【兎虎】俺とお前の砂糖菓子【腐向け】 |
人生、迷ったら負け。
信条じゃないぜ? ただ、そう。
俺の今までの人生で得た教訓……みたいなもんか?
ふと、そんなことを広いベッドに転がって考えてみた。
「虎徹さん」
すり、と俺の頭にすり寄って、顔を埋めて囁く声がする。
俺の髪は硬いのに。柔らかほっぺが痛くなるぞ?
「虎徹さん……」
俺とは違う、優しいトーンの声。
こんな風に甘えて呼ばれると、声質の柔らかさが際立って甘ったるいほどだ。
張りのある、若々しい熱い肌がぴたりと寄り添う感触は、正直に気持ちがいい。
肌と肌、か。風呂じゃないが、合わせてみて初めて見つかるものは確かにあるかもな……。
理屈じゃねえ。隙間なく合わせた場所から、相手の体温に染められる感覚はその関係を決定付ける。
快感を呼ぶのは行為そのものだけじゃない。匂いも、味も、それも含めてセックスだ。
まさか、こいつとそんなことをするようになるとはなあ……。思いもしなかった。

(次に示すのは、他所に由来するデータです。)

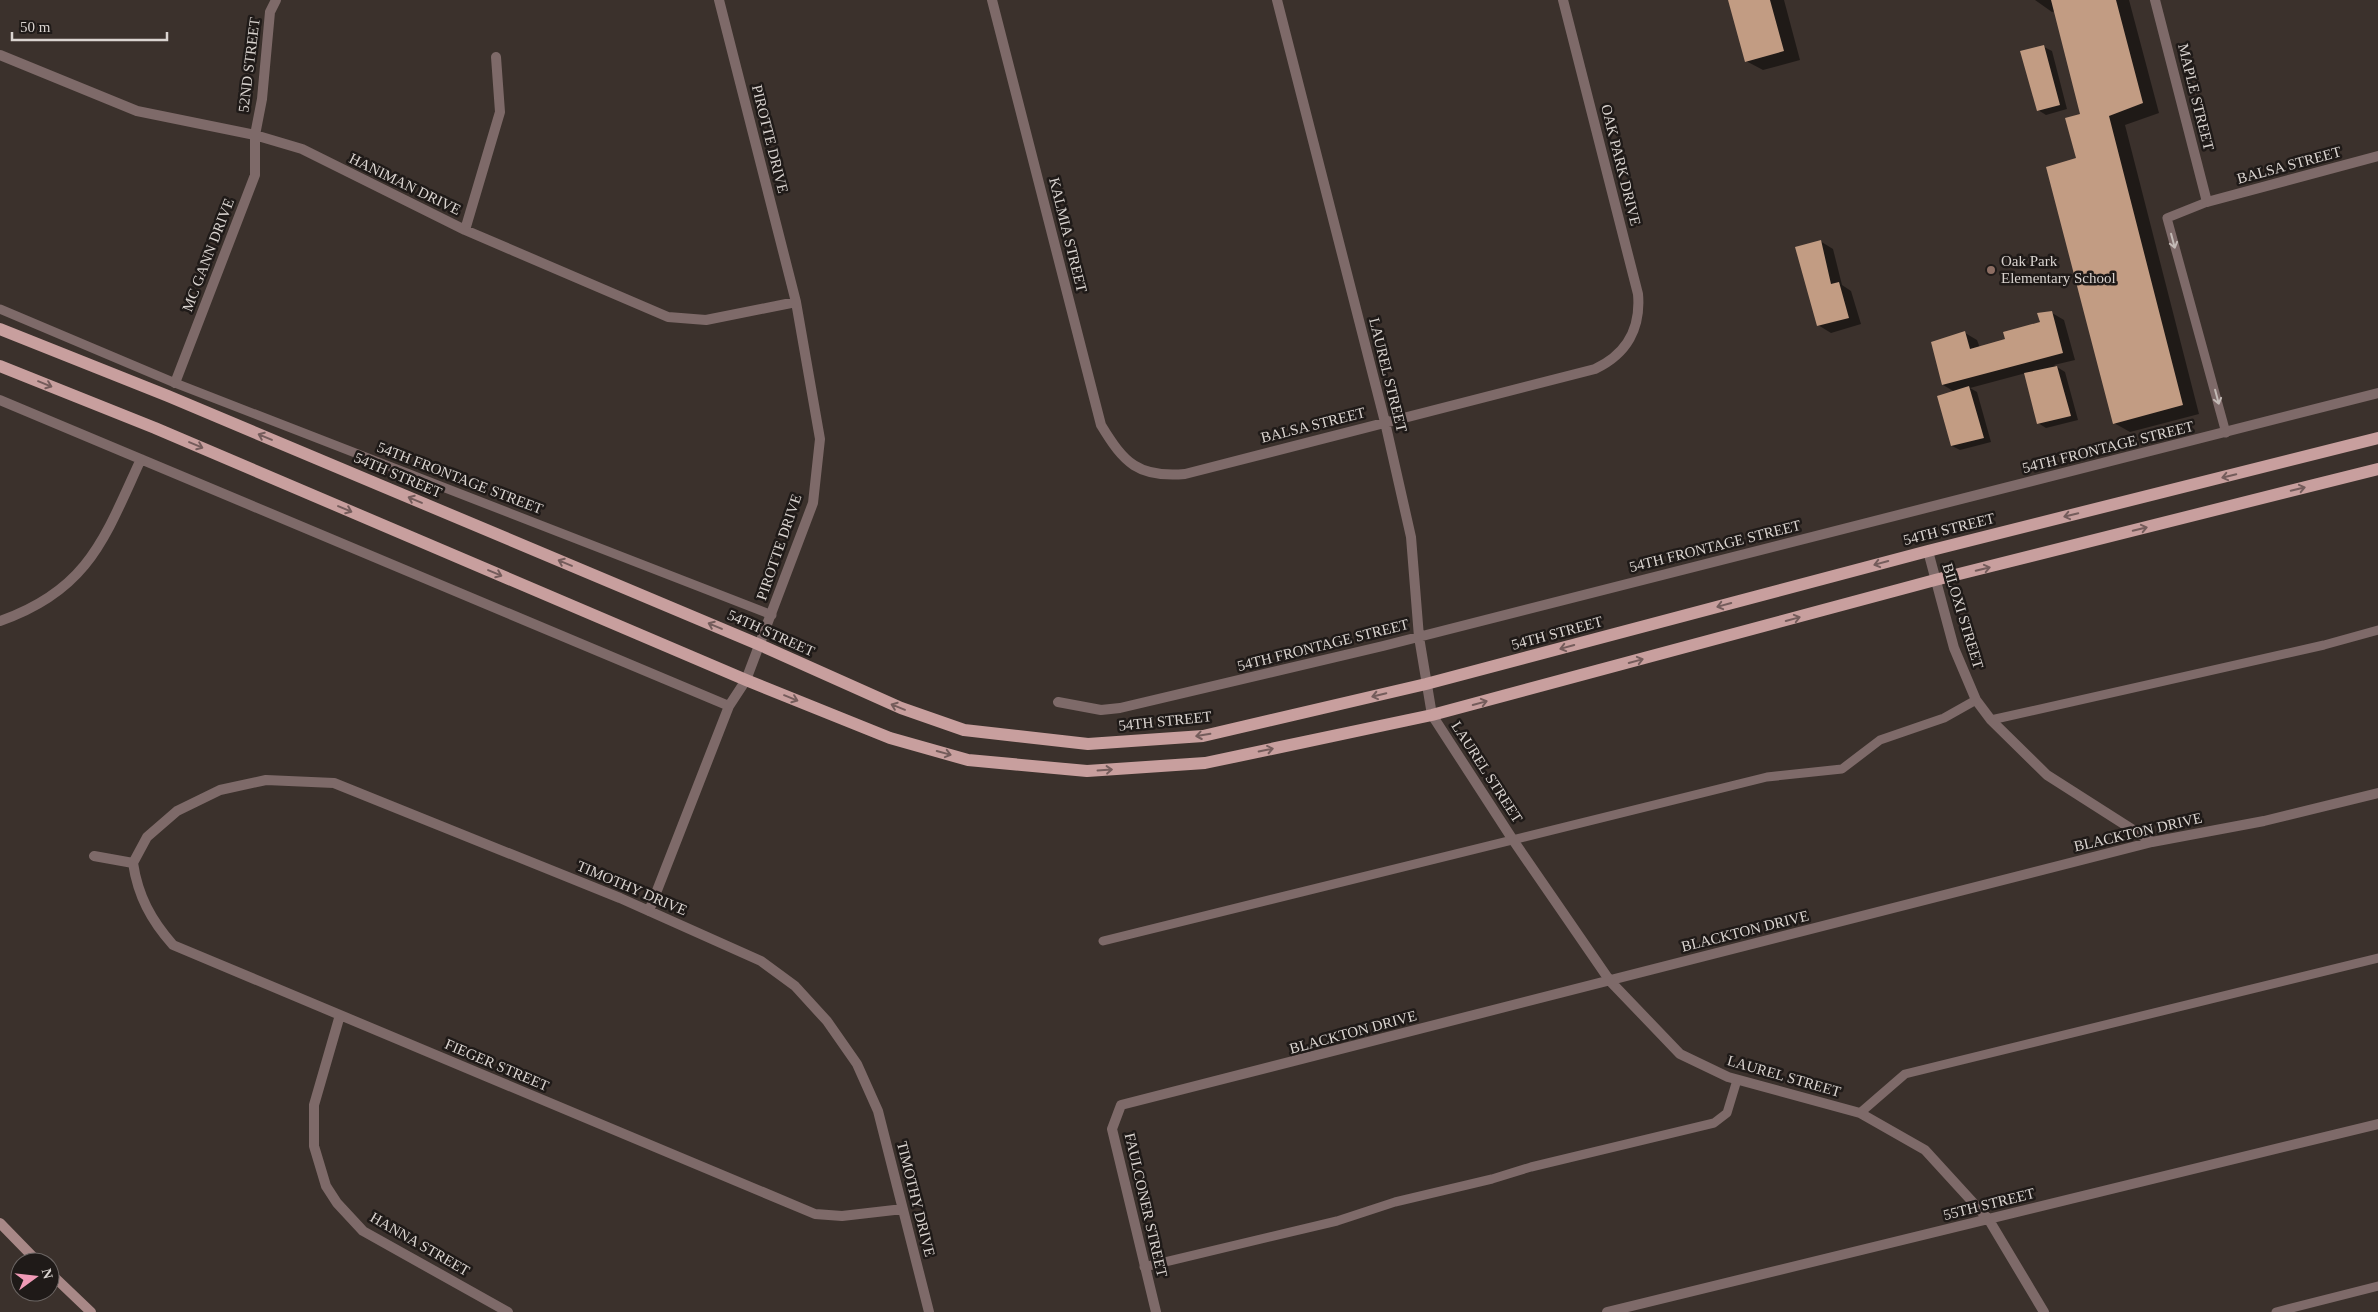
<svg xmlns="http://www.w3.org/2000/svg" width="2378" height="1312" font-family="Georgia,serif">
<rect width="100%" height="100%" fill="#3b312c"/>
<path fill="#0007" d="M1729,0H1784L1800,60L1763,70L1746,61Z
M2035,0H2129L2159,113L2125,125L2199,414L2130,432L2114,423L2081,115L2055,11L2052,12Z
M2044,47L2052,51L2067,109L2046,115L2038,110Z
M1820,241L1833,249L1842,285L1851,291L1861,324L1831,333L1818,325Z
M2052,313L2064,320L2075,360L2054,365L2065,372L2078,420L2046,428L2038,423L2026,373L1970,388L1977,392L1991,442L1960,450L1952,446L1955,392L1943,385L1965,333L1977,340L1980,348L2007,340L2041,322Z"/>
<path fill="#c29c83" d="M1728,0H1770L1784,51L1745,62Z
M2051,0H2116L2143,103L2109,116L2183,405L2113,424L2046,167L2076,158L2065,118L2080,114Z
M2044,45L2060,105L2037,111L2020,51Z
M1821,240L1831,284L1839,282L1849,318L1817,326L1795,247Z
M2052,311L2063,353L1942,385L1931,342L1965,331L1970,349L2005,339L2003,332L2040,322L2037,313Z
M2057,366L2071,416L2037,424L2024,373Z
M1969,386L1984,438L1951,446L1937,396Z"/>
<g fill="none" stroke-linecap="round" stroke-linejoin="round">
<path stroke="#7e6a69" stroke-width="9" d="M2207,202L2167,218L2226,433
M0,309L175,383L772,615
M1991,720L2324,645L2378,630
M1103,941L1767,777L1842,769L1880,740L1944,718L1976,700
M1860,1113L1905,1074L2378,958
M1144,1267L1337,1221L1395,1202L1492,1179L1531,1167L1714,1123L1727,1113L1737,1080
M2276,1312L2378,1286"/>
<path stroke="#7e6a69" stroke-width="10" d="M992,0L1101,425C1124,463 1138,478 1185,474L1595,369C1627,354 1641,328 1638,294L1563,0
M1277,0L1385,422L1411,537L1419,637L1432,715L1513,840L1610,981L1680,1054L1728,1077L1860,1113L1925,1150L1989,1220L2044,1312
M2155,0L2207,202L2378,156
M0,55L137,111L255,135L302,149L465,230L668,317L706,320L796,302
M465,230L500,112L496,57
M175,383L255,175V135L262,99L270,12L276,0
M0,400L729,706
M1928,551L1954,648L1976,700L1991,720L2047,775L2152,842
M0,621C89,590 105,537 141,459
M1058,702L1101,710L1120,708L1383,646L2378,393
M94,856L133,863
M133,863L147,837L177,811L220,790L266,780L334,783L620,898L761,961L795,986L827,1021L857,1064L878,1111L929,1312
M133,863C138,896 151,920 173,945L815,1214L842,1216L903,1209
M649,911L729,706L746,680L813,503L820,439L796,302L719,0
M340,1015L314,1105V1146L326,1186L337,1203L363,1231L508,1312
M1156,1312L1112,1129L1121,1105L2152,842L2264,821L2378,793
M1607,1312L2378,1124"/>
<path stroke="#a88887" stroke-width="10" d="M0,1223L38,1262
M50,1273L91,1312"/>
<path stroke="#c89f9e" stroke-width="12" d="M0,329L168,396L760,645L901,708L964,730L1088,744L1203,736L1426,684L1928,551L2378,438
M0,366L155,428L746,680L890,738L968,760L1087,771L1205,763L1432,715L1935,580L2378,469"/>
</g>
<defs><path id="oneway-shaft" d="M-6 0H5M1.5-3L5.5 0L1.5 3" fill="none" stroke-width="1.6" stroke-linecap="round" stroke-linejoin="round" transform="scale(1.25)"/></defs>
<g stroke="#c3bab6">
<use href="#oneway-shaft" transform="translate(2173 241) rotate(75)"/>
<use href="#oneway-shaft" transform="translate(2217 397) rotate(75)"/>
</g>
<g stroke="#745c5b">
<use href="#oneway-shaft" transform="translate(45 384) rotate(22)"/>
<use href="#oneway-shaft" transform="translate(265 437) rotate(-157)"/>
<use href="#oneway-shaft" transform="translate(196 445) rotate(23)"/>
<use href="#oneway-shaft" transform="translate(2229 476) rotate(166)"/>
<use href="#oneway-shaft" transform="translate(2298 489) rotate(-14)"/>
<use href="#oneway-shaft" transform="translate(415 500) rotate(-157)"/>
<use href="#oneway-shaft" transform="translate(345 509) rotate(23)"/>
<use href="#oneway-shaft" transform="translate(2071 515) rotate(166)"/>
<use href="#oneway-shaft" transform="translate(2140 529) rotate(-14)"/>
<use href="#oneway-shaft" transform="translate(565 563) rotate(-157)"/>
<use href="#oneway-shaft" transform="translate(1881 563) rotate(165)"/>
<use href="#oneway-shaft" transform="translate(1983 569) rotate(-14)"/>
<use href="#oneway-shaft" transform="translate(495 573) rotate(23)"/>
<use href="#oneway-shaft" transform="translate(1724 605) rotate(165)"/>
<use href="#oneway-shaft" transform="translate(1793 619) rotate(-15)"/>
<use href="#oneway-shaft" transform="translate(715 626) rotate(-157)"/>
<use href="#oneway-shaft" transform="translate(1567 647) rotate(165)"/>
<use href="#oneway-shaft" transform="translate(1636 661) rotate(-15)"/>
<use href="#oneway-shaft" transform="translate(1379 695) rotate(167)"/>
<use href="#oneway-shaft" transform="translate(791 698) rotate(22)"/>
<use href="#oneway-shaft" transform="translate(1480 703) rotate(-15)"/>
<use href="#oneway-shaft" transform="translate(898 707) rotate(-158)"/>
<use href="#oneway-shaft" transform="translate(1203 735) rotate(171)"/>
<use href="#oneway-shaft" transform="translate(1266 750) rotate(-12)"/>
<use href="#oneway-shaft" transform="translate(944 753) rotate(15)"/>
<use href="#oneway-shaft" transform="translate(1105 770) rotate(-4)"/>
</g>
<circle fill="#8d6e63" stroke="#1f1a18" stroke-width="2" cx="1991" cy="270" r="5"/>
<g text-anchor="middle" dominant-baseline="central" stroke-width="5" stroke-linejoin="round" paint-order="stroke">
<g font-size="15" fill="#dad4d0" stroke="#1f1a18">
<text transform="translate(249 65) rotate(-83)">52ND STREET</text>
<text transform="translate(2196 97) rotate(76)">MAPLE STREET</text>
<text transform="translate(770 139) rotate(76)">PIROTTE DRIVE</text>
<text transform="translate(1621 165) rotate(76)">OAK PARK DRIVE</text>
<text transform="translate(2289 165) rotate(-15)">BALSA STREET</text>
<text transform="translate(405 184) rotate(26)">HANIMAN DRIVE</text>
<text transform="translate(1068 235) rotate(76)">KALMIA STREET</text>
<text transform="translate(208 255) rotate(-69)">MC GANN DRIVE</text>
<text transform="translate(1388 375) rotate(76)">LAUREL STREET</text>
<text transform="translate(1313 425) rotate(-14)">BALSA STREET</text>
<text transform="translate(2108 447) rotate(-14)">54TH FRONTAGE STREET</text>
<text transform="translate(398 475) rotate(23)">54TH STREET</text>
<text transform="translate(460 478) rotate(21)">54TH FRONTAGE STREET</text>
<text transform="translate(1949 529) rotate(-14)">54TH STREET</text>
<text transform="translate(1715 546) rotate(-14)">54TH FRONTAGE STREET</text>
<text transform="translate(779 547) rotate(-71)">PIROTTE DRIVE</text>
<text transform="translate(1963 616) rotate(73)">BILOXI STREET</text>
<text transform="translate(771 633) rotate(24)">54TH STREET</text>
<text transform="translate(1557 633) rotate(-15)">54TH STREET</text>
<text transform="translate(1323 645) rotate(-14)">54TH FRONTAGE STREET</text>
<text transform="translate(1165 721) rotate(-6)">54TH STREET</text>
<text transform="translate(1487 772) rotate(57)">LAUREL STREET</text>
<text transform="translate(2138 832) rotate(-13)">BLACKTON DRIVE</text>
<text transform="translate(632 888) rotate(23)">TIMOTHY DRIVE</text>
<text transform="translate(1745 931) rotate(-14)">BLACKTON DRIVE</text>
<text transform="translate(1353 1032) rotate(-15)">BLACKTON DRIVE</text>
<text transform="translate(497 1065) rotate(23)">FIEGER STREET</text>
<text transform="translate(1784 1076) rotate(16)">LAUREL STREET</text>
<text transform="translate(916 1199) rotate(76)">TIMOTHY DRIVE</text>
<text transform="translate(1989 1204) rotate(-14)">55TH STREET</text>
<text transform="translate(1146 1205) rotate(77)">FAULCONER STREET</text>
<text transform="translate(420 1244) rotate(30)">HANNA STREET</text>
</g>
<g font-size="15" fill="#dad4d0" stroke="#1f1a18" text-anchor="start">
<text x="2001" y="261">Oak Park<tspan x="2001" dy="17">Elementary School</tspan></text>
</g>
</g>
<g transform="translate(35 1277) rotate(75)"><circle r="24" fill="#1f1a18" stroke="#6a6462"/>
<path d="M0-4L9 19L0 12L-9 19Z" fill="#f09ab6"/>
<text y="-8" font-size="14" font-weight="bold" text-anchor="middle" fill="#dad4d0">N</text>
</g>
<path d="M12 32v8h155v-8" fill="none" stroke="#dad4d0" stroke-width="2.5"/>
<text x="20" y="32" font-size="15" fill="#dad4d0" stroke="#1f1a18" stroke-width="4" paint-order="stroke">50 m</text>
</svg>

少なくとも、ついこの間までは。
今俺に寄り添ってるのは、今をときめくニューヒーロー、バーナビー・ブルックスJr.だ。
俺はその相棒のベテランヒーロー、ワイルドタイガー…なんだけど、本当になんでこいつと素っ裸でベッドに転がってるのか、自分でもいろいろ思うところはある。
「おい、くすぐったいぞ」
「でもここ、歯型をつけてしまいましたから痛いかなって」
機嫌の良い声で言いながら、バニーがぺろりと俺の鎖骨辺りを舐める。
うわ、まだシャワーも浴びてねえのにやめろって。
「噛むなって言ったのに、忘れてたんだろ?」
「だって…出してしまいそうになったから。まだ出すなって言ったの、貴方ですよ?」
「それを言うな、それを!」
見た目は本当にどこの王子様だって風情なのに、中身はコレだぜ。情緒ってものがない!
もちろん、バニーにこんなことを教える気はなかったさ。
けど、なんつーか……成人男子なんだよなあ。心はともかく、躰は。
抱き合って眠るだけで満足するならいいんだが、バニーの若さじゃそうは行かない。
熱の出口が見つからなくて沸騰しそうになるってのは、俺にだって覚えはあるさ。
ただ、なにもそれをこんなおっさんに向けなくてもいいんじゃねえかってだけで。
「虎徹さん、どうでしたか?」
「あ?」
そろそろナイトランプを消したいなんて、ぼんやり考えていると、身を起こしたバニーが俺の顔を覗き込んでいきなり訊いて来た。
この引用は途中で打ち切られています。